===== PASSAGE

De même, certains de nos collègues sénateurs ont relayé l'inquiétude des praticiens sur le terrain. Dans une question écrite adressée le 26 janvier 2006 au ministre de la santé et des solidarités, notre collègue Roger Karoutchi attirait l'attention du ministre sur le manque de connaissance des médecins libéraux sur le plan de lutte contre les pandémies grippales 12 ( * ) .

Pour répondre à ces critiques, diverses mesures ont été annoncées ou sont encore à l'étude par le ministère de la santé et des solidarités :

- le lancement par le gouvernement, fin avril 2006, d'une campagne d'information et de formation sur la grippe aviaire, à destination du grand public et des professionnels de santé 13 ( * ) . Cette campagne a pu faire l'objet de critiques par certains syndicats de médecins qui ont jugé « utopique » le volet formation de cette campagne et estimé irréaliste le calendrier prévu par le gouvernement pour la mise en oeuvre de ce volet, « sauf à choisir délibérément (...) des sociétés commerciales de formation ou des organismes accédant gratuitement aux structures hospitalières, sur le principe du moins disant » 14 ( * ) . Le coût de cette campagne pourrait être compris entre 5 et 6 millions d'euros d'après les informations recueillies par votre rapporteure spéciale ;

- la mise en oeuvre de mesures d'organisation du système de soins, centrées sur une idée forte : le maintien à domicile , autant que possible, des personnes malades ;

- enfin, la question des renforts, s'agissant de l'effectif des médecins : une réflexion est menée par le ministère concernant l'appel à un corps de réserve dans le domaine sanitaire (étudiants en médecine ou médecins retraités), à l'image de ce qui existe dans le domaine de la défense nationale.

Votre rapporteure spéciale estime toutefois que des efforts supplémentaires devront être fournis par le gouvernement afin de mieux associer l'ensemble des personnels de santé, au premier rang desquels les médecins généralistes, à la préparation nationale contre une éventuelle pandémie de grippe humaine .

==========

§ DÉTAILS DE L'EXERCICE
Recopiez intégralement, mot pour mot, le passage sur la préparation contre une pandémie grippale. Le matériel placé ensuite est indépendant du passage.

===== MATÉRIEL FOURNI

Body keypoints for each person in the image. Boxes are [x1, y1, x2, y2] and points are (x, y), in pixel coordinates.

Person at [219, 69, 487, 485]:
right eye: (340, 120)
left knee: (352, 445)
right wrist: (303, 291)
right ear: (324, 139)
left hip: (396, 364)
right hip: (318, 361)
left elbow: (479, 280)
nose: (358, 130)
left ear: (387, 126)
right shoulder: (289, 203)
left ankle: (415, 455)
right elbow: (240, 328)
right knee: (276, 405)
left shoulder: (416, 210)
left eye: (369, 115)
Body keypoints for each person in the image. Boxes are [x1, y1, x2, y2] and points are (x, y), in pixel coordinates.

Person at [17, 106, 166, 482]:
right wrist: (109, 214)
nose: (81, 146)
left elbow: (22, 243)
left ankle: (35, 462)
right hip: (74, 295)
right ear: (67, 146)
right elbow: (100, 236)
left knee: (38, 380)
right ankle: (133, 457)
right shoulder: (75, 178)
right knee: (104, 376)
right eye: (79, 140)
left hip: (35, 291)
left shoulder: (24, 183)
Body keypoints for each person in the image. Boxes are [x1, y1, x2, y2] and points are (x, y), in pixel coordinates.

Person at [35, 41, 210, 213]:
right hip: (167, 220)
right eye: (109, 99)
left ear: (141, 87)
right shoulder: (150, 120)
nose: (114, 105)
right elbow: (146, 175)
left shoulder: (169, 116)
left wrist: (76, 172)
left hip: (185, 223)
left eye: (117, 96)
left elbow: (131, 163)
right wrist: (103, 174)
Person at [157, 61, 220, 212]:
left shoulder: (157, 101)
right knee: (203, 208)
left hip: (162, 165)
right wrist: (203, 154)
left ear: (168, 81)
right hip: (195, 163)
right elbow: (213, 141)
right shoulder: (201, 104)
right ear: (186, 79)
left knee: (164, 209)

==========

§ RÉSULTAT OBTENU
De même, certains de nos collègues sénateurs ont relayé l'inquiétude des praticiens sur le terrain. Dans une question écrite adressée le 26 janvier 2006 au ministre de la santé et des solidarités, notre collègue Roger Karoutchi attirait l'attention du ministre sur le manque de connaissance des médecins libéraux sur le plan de lutte contre les pandémies grippales 12 ( * ) .

Pour répondre à ces critiques, diverses mesures ont été annoncées ou sont encore à l'étude par le ministère de la santé et des solidarités :

- le lancement par le gouvernement, fin avril 2006, d'une campagne d'information et de formation sur la grippe aviaire, à destination du grand public et des professionnels de santé 13 ( * ) . Cette campagne a pu faire l'objet de critiques par certains syndicats de médecins qui ont jugé « utopique » le volet formation de cette campagne et estimé irréaliste le calendrier prévu par le gouvernement pour la mise en oeuvre de ce volet, « sauf à choisir délibérément (...) des sociétés commerciales de formation ou des organismes accédant gratuitement aux structures hospitalières, sur le principe du moins disant » 14 ( * ) . Le coût de cette campagne pourrait être compris entre 5 et 6 millions d'euros d'après les informations recueillies par votre rapporteure spéciale ;

- la mise en oeuvre de mesures d'organisation du système de soins, centrées sur une idée forte : le maintien à domicile , autant que possible, des personnes malades ;

- enfin, la question des renforts, s'agissant de l'effectif des médecins : une réflexion est menée par le ministère concernant l'appel à un corps de réserve dans le domaine sanitaire (étudiants en médecine ou médecins retraités), à l'image de ce qui existe dans le domaine de la défense nationale.

Votre rapporteure spéciale estime toutefois que des efforts supplémentaires devront être fournis par le gouvernement afin de mieux associer l'ensemble des personnels de santé, au premier rang desquels les médecins généralistes, à la préparation nationale contre une éventuelle pandémie de grippe humaine .